Given the function $f(x)=\large\frac{1}{x+2}.$Find the points of discontinuity of the composite function $y=f(f(x)).$

$\begin{array}{1 1} x=-2,\large\frac{-5}{2} \\ x=2,\large\frac{5}{2} \\ x=-2,\large\frac{5}{2} \\ x=2,\large\frac{-5}{2} \end{array}$

Toolbox:
• A function is said to be discontinuous at a point if LHL $\neq$ RHL.
• It is also discontinuous if both LHL and RHL does not exist.
Step 1:
Given function $f(x)=\large\frac{1}{x+2}$
Therefore $f(f(x))=\Large\frac{1}{\Large\frac{1}{x+2}\normalsize +2}$
On simplifying we get,
$\qquad\qquad\qquad=\large\frac{1}{\Large\frac{1+2(x+2)}{x+2}}$
$f(f(x))=\large\frac{x+2}{2x+5}$
Step 2:
Now let us discuss the continuity of the function.
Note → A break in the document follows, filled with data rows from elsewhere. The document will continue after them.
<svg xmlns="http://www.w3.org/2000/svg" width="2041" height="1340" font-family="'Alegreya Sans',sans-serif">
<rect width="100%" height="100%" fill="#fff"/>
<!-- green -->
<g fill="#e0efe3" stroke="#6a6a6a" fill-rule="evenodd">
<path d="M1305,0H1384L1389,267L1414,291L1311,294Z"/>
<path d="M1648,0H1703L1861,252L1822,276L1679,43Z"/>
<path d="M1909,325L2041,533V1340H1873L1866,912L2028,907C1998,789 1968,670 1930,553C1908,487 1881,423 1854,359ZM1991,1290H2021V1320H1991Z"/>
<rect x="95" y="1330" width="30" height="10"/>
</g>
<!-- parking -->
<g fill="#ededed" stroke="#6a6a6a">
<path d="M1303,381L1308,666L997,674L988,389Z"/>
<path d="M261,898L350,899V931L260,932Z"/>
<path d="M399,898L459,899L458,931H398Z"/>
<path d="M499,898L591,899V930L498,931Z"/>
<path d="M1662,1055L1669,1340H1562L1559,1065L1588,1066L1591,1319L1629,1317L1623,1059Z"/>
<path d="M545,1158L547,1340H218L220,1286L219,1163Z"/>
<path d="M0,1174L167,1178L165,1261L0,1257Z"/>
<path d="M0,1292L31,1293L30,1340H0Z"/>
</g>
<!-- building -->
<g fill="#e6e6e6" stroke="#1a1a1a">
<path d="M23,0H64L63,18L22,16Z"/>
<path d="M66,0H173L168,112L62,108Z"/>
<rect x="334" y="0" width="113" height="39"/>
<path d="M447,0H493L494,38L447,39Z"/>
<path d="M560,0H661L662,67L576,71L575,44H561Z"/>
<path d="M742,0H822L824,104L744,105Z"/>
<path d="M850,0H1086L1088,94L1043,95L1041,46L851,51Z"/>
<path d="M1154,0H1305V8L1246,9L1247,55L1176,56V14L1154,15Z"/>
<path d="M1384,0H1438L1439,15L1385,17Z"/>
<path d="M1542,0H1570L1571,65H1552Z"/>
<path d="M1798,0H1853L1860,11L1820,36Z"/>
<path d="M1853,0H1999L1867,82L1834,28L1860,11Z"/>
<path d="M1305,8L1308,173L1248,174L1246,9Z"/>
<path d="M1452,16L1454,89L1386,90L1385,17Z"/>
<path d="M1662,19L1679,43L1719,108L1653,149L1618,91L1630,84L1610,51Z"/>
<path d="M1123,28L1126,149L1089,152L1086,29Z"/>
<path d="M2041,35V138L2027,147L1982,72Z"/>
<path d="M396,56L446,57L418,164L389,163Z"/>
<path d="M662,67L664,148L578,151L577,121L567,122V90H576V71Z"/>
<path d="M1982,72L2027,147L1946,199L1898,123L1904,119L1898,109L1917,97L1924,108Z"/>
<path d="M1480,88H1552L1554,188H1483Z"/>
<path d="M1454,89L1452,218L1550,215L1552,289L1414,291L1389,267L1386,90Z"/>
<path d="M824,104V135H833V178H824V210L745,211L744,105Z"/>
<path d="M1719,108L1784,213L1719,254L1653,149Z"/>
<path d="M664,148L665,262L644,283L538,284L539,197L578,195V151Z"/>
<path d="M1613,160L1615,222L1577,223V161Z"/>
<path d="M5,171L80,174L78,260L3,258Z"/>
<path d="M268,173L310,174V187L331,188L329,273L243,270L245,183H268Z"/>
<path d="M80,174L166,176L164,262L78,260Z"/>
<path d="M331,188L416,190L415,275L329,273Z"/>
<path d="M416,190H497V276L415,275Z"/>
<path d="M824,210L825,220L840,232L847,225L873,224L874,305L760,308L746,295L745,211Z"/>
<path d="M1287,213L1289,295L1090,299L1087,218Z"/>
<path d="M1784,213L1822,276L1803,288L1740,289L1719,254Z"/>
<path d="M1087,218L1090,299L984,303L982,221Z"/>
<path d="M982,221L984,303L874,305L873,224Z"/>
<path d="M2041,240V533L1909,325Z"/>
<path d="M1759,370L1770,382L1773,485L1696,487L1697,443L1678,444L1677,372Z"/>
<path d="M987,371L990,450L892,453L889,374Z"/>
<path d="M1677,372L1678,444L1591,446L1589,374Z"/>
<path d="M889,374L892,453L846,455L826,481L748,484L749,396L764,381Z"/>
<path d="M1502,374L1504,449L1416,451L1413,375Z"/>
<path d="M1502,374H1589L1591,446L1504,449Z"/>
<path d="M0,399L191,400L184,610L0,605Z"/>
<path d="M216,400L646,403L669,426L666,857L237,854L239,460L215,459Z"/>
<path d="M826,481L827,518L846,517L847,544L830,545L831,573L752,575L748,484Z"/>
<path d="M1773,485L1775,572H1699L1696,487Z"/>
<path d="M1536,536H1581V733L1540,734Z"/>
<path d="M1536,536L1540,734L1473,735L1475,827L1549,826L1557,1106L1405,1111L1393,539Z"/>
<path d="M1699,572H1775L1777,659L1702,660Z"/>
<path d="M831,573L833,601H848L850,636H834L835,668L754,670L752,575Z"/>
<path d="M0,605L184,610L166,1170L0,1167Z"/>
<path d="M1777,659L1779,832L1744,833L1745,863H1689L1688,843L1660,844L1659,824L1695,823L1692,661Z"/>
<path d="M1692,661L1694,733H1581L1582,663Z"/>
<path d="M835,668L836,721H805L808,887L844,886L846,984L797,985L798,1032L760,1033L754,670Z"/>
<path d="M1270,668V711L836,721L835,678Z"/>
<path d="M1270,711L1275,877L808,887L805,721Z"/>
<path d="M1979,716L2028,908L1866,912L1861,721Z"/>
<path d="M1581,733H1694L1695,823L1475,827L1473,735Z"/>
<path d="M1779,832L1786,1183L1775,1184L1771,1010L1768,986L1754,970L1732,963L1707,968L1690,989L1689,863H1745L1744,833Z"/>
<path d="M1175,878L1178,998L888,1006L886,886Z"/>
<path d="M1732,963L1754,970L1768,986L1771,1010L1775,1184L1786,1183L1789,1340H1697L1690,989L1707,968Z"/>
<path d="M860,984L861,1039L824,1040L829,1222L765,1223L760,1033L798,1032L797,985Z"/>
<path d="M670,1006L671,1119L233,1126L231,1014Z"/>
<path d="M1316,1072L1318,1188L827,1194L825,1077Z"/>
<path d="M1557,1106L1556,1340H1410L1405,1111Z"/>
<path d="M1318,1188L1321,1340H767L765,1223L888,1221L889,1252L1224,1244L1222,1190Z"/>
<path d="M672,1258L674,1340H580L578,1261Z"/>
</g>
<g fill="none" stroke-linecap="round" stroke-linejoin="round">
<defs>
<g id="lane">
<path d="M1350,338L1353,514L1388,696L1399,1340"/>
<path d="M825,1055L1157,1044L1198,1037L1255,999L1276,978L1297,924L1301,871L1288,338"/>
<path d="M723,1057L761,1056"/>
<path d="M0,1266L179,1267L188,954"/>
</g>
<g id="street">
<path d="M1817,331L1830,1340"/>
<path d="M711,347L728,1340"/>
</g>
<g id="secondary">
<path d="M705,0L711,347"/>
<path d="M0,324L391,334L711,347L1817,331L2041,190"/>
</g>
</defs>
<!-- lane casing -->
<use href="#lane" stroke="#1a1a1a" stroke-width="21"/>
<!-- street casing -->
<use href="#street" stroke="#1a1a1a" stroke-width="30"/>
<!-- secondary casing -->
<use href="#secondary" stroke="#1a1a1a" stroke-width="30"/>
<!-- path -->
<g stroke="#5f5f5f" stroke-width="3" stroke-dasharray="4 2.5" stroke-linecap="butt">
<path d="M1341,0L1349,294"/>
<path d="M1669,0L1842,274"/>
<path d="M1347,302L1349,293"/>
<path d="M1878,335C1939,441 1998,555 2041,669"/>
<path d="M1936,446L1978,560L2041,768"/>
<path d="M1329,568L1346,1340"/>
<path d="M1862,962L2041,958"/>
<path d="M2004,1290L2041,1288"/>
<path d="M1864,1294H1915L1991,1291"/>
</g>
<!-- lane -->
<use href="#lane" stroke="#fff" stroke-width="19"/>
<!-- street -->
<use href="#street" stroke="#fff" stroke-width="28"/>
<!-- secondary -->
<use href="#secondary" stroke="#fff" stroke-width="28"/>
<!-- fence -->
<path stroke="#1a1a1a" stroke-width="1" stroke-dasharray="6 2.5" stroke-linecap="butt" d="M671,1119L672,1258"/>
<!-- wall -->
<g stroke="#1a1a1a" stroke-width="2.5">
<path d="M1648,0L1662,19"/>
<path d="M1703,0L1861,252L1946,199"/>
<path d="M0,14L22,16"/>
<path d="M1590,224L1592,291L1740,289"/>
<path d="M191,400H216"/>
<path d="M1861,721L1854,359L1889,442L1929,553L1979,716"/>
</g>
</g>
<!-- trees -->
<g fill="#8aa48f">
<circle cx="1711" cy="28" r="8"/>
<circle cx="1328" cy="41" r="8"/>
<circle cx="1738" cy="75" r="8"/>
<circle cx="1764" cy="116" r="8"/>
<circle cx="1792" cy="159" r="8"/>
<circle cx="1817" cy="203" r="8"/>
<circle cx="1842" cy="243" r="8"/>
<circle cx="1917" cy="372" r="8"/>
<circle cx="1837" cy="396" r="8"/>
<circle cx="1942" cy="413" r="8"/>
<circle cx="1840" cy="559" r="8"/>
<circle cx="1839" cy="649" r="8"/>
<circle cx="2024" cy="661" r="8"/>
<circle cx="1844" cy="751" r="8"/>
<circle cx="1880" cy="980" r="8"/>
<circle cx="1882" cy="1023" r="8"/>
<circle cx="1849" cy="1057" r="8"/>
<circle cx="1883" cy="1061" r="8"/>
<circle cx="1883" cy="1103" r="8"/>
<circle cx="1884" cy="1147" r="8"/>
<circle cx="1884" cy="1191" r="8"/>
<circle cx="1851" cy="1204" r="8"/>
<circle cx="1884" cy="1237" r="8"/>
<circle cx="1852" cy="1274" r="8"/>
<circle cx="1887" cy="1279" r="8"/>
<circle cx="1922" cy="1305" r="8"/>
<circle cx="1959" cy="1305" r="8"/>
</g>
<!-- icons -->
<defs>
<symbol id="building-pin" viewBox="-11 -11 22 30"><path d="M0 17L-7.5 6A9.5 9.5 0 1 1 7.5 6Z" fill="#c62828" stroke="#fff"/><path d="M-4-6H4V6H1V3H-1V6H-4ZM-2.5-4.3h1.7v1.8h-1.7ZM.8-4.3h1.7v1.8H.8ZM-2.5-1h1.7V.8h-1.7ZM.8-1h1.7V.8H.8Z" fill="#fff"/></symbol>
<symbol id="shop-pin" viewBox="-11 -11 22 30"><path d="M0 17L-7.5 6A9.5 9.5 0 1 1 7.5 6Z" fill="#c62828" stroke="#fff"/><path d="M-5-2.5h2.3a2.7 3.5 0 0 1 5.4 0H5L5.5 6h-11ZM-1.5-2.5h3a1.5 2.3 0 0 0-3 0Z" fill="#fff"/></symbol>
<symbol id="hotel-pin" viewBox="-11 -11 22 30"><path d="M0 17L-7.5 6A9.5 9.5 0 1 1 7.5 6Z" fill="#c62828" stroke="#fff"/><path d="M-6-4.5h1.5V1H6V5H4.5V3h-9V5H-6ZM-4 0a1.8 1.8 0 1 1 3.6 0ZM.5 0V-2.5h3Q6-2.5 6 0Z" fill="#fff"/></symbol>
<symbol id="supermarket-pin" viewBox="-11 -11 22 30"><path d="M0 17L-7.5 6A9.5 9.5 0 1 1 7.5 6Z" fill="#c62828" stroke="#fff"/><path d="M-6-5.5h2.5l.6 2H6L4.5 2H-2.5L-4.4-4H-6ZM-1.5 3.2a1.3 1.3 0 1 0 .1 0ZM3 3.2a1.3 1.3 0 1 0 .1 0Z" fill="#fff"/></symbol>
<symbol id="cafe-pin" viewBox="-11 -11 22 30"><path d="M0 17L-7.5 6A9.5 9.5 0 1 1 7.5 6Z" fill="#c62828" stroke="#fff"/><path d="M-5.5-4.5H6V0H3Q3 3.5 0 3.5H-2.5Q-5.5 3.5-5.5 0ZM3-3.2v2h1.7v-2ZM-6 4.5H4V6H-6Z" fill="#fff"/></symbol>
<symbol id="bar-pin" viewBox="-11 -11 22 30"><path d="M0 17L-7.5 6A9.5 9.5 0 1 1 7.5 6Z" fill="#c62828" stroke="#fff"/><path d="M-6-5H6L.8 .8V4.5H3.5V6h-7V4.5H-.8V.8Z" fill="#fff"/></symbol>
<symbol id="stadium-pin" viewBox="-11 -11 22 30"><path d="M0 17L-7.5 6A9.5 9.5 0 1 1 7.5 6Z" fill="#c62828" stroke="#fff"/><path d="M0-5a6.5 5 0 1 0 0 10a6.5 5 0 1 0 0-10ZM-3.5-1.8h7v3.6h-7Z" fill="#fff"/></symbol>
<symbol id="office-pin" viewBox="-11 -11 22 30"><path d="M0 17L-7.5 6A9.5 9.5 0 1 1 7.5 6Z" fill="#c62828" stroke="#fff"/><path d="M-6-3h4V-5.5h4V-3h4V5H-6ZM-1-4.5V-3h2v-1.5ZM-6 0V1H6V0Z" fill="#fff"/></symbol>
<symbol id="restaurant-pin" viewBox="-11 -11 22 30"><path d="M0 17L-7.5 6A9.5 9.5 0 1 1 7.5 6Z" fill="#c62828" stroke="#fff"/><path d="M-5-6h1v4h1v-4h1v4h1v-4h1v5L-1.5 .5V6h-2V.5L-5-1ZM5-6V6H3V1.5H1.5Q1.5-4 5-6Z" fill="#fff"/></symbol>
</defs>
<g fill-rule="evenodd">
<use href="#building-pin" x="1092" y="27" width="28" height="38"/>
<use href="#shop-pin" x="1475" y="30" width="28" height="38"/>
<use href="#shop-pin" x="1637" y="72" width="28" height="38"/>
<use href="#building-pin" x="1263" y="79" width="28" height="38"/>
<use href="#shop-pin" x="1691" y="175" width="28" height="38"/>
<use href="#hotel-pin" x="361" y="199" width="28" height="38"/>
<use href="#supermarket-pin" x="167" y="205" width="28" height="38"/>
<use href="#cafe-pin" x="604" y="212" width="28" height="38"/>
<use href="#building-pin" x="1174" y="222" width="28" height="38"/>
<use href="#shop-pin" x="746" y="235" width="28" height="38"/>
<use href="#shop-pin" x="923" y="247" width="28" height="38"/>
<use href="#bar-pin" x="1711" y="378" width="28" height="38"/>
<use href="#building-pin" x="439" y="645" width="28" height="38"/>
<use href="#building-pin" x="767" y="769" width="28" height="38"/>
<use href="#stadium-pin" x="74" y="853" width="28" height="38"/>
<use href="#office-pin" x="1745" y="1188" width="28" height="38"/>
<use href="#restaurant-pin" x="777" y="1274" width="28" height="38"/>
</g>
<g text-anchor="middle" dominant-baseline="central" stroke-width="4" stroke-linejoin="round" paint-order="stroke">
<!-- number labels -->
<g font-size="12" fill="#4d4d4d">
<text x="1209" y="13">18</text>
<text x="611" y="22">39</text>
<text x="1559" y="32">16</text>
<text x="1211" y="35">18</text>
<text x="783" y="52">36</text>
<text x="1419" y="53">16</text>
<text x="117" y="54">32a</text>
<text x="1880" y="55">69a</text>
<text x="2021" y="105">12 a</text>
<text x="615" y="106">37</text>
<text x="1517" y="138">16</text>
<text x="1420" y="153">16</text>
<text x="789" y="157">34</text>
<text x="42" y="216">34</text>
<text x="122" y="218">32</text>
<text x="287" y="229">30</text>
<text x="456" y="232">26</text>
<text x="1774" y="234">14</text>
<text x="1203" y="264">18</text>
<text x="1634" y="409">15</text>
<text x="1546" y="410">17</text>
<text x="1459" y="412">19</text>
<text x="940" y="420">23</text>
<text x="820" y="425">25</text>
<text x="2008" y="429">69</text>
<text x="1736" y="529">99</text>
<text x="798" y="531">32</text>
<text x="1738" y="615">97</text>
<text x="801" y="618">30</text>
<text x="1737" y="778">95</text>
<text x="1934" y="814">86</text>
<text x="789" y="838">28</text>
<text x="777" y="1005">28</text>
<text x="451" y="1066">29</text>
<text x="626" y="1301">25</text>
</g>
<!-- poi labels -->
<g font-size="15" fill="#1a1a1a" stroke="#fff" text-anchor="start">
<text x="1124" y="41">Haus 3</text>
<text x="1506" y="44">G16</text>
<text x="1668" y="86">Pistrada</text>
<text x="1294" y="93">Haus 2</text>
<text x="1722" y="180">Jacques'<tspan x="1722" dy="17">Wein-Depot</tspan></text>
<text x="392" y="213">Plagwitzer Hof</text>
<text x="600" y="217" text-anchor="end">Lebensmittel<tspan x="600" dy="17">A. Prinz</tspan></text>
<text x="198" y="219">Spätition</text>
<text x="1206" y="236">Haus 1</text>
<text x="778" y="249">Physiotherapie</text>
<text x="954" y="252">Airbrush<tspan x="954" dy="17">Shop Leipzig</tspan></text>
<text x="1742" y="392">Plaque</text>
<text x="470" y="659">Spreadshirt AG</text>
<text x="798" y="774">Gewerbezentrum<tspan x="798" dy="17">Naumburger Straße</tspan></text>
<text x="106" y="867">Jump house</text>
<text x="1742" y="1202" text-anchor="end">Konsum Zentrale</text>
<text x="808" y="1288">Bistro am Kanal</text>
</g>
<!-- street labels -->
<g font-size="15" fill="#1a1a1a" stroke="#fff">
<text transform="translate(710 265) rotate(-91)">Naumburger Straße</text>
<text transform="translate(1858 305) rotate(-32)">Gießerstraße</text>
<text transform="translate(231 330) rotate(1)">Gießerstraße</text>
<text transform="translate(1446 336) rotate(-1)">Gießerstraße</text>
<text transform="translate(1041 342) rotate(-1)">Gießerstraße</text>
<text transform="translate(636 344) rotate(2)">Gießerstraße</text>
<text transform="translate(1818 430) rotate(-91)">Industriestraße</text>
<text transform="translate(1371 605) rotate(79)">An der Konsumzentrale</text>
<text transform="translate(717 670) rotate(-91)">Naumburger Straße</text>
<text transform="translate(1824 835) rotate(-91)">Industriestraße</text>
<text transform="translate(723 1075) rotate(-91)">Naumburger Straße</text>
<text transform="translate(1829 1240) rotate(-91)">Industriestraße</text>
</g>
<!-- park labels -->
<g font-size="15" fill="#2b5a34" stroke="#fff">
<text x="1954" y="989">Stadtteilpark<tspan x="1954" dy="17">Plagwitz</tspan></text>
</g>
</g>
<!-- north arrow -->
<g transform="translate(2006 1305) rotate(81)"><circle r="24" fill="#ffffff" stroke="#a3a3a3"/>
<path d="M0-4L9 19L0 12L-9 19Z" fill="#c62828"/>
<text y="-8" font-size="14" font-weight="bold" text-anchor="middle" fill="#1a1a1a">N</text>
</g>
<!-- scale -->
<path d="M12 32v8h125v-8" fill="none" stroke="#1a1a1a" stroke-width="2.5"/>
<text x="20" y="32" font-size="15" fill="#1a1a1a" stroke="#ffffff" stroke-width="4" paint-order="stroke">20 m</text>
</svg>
When $x=\large\frac{-5}{2}$
The function becomes undefined.
Hence clearly $x=-\large\frac{-5}{2}$ is one point of discontinuity .
Step 3:
When $x=-2$
The LHL :
$\lim\limits_{\large x\to -2^-}f(x)=\lim\limits_{\large x\to -2^-}\large\frac{x+2}{2x+5}$
$\qquad\qquad\;\;=\lim\limits_{\large x\to -2}\large\frac{-2-h+2}{2(-2-h)+5}$
$\qquad\qquad\;\;=\lim\limits_{\large x\to -2}\large\frac{-h}{(1-h)}$
$\qquad\qquad\;\;=\lim\limits_{\large x\to -2}\large\frac{-1}{\Large\frac{1}{h}\normalsize -1}$
$\qquad\qquad\;\;=-1$
Step 4:
The RHL :
$\lim\limits_{\large x\to -2^+}f(x)=\lim\limits_{\large x\to -2^+}\large\frac{x+2}{2x+5}$
$\qquad\qquad\;\;=\lim\limits_{\large x\to -2}\large\frac{-2+h+2}{2(-2+h)+5}$
$\qquad\qquad\;\;=\lim\limits_{\large x\to -2}\large\frac{h}{(1+h)}$
$\qquad\qquad\;\;=\lim\limits_{\large x\to -2}\large\frac{1}{\Large\frac{1}{h}\normalsize +1}$
$\qquad\qquad\;\;=1$
Hence LHL $\neq$ RHL.
Hence the function is discontinuous at $x=-2$.
Hence the point of discontinuity are $x=-2$ and $\large\frac{-5}{2}$